_Work item_.
Return every line of the records below verbatim, with no pictures in the copy.

[Given records Boundary: Start]

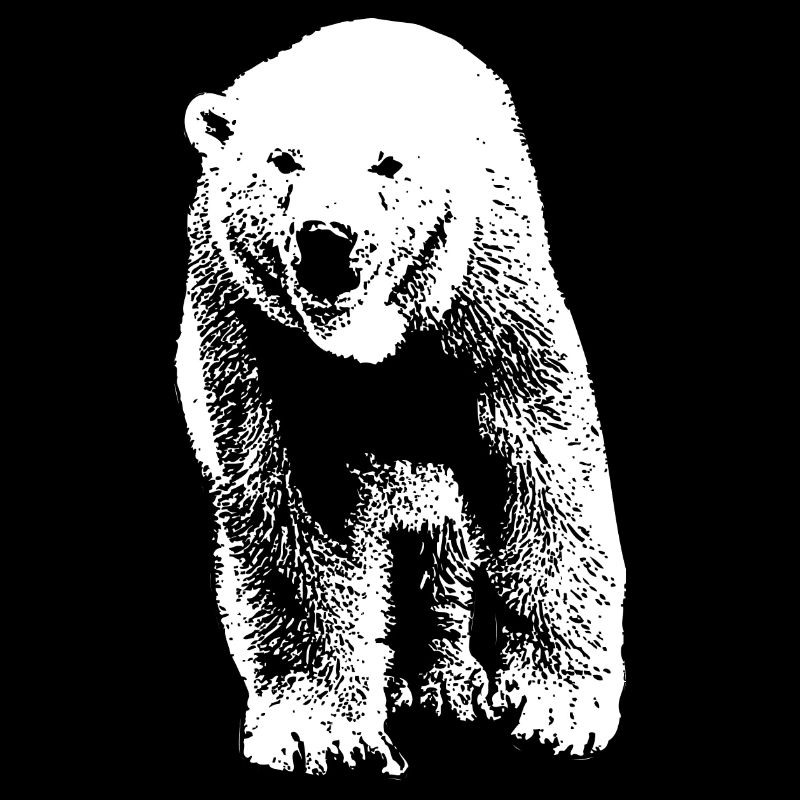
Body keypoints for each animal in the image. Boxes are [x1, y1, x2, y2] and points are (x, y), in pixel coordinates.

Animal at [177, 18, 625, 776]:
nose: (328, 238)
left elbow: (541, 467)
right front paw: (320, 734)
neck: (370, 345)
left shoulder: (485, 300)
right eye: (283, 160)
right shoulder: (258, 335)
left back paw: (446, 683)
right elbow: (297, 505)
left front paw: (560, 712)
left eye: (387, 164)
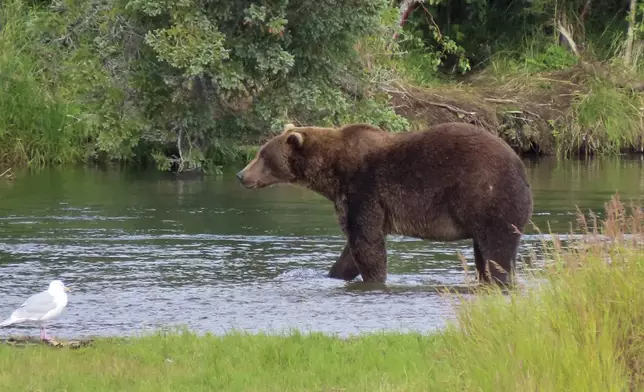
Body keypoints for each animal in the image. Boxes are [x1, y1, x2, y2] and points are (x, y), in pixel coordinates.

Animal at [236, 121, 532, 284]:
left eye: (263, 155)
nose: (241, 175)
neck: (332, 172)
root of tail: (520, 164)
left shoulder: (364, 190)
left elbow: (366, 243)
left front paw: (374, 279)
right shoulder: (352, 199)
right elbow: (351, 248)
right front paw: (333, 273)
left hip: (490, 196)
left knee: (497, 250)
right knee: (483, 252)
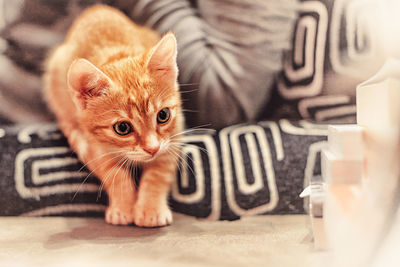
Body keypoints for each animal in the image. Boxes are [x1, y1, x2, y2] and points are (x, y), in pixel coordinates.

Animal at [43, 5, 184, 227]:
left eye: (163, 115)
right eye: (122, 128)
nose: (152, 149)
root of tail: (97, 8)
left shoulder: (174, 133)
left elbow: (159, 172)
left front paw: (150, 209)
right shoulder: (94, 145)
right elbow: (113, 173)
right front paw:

[Given records Boundary: End]

_Task answer_.
Body keypoints for each animal in the image. Boxes are [x1, y1, x2, y2] and points are (x, y), in pixel coordinates.

Animal at [177, 18, 625, 776]:
nose: (328, 238)
left elbow: (541, 467)
right front paw: (320, 734)
neck: (370, 345)
left shoulder: (485, 300)
right eye: (283, 160)
right shoulder: (258, 335)
left back paw: (446, 683)
right elbow: (297, 505)
left front paw: (560, 712)
left eye: (387, 164)
Body keypoints for each animal in the image. Boxes are [x1, y1, x2, y2] and points are (x, y), in pixel coordinates.

Animal at [236, 121, 532, 284]:
left eye: (263, 155)
nose: (241, 175)
neck: (332, 172)
root of tail: (520, 164)
left shoulder: (364, 190)
left elbow: (366, 243)
left front paw: (374, 279)
right shoulder: (352, 199)
right elbow: (351, 248)
right front paw: (333, 273)
left hip: (490, 196)
left knee: (497, 250)
right knee: (483, 252)
Body keypoints for each animal in the image. Boxes are [x1, y1, x2, y2] and points are (x, y), in pixel coordinates.

Animal at [43, 5, 184, 227]:
left eye: (163, 115)
right eye: (122, 128)
nose: (152, 149)
root of tail: (97, 8)
left shoulder: (174, 133)
left elbow: (159, 172)
left front paw: (150, 209)
right shoulder: (94, 145)
right elbow: (113, 173)
right front paw:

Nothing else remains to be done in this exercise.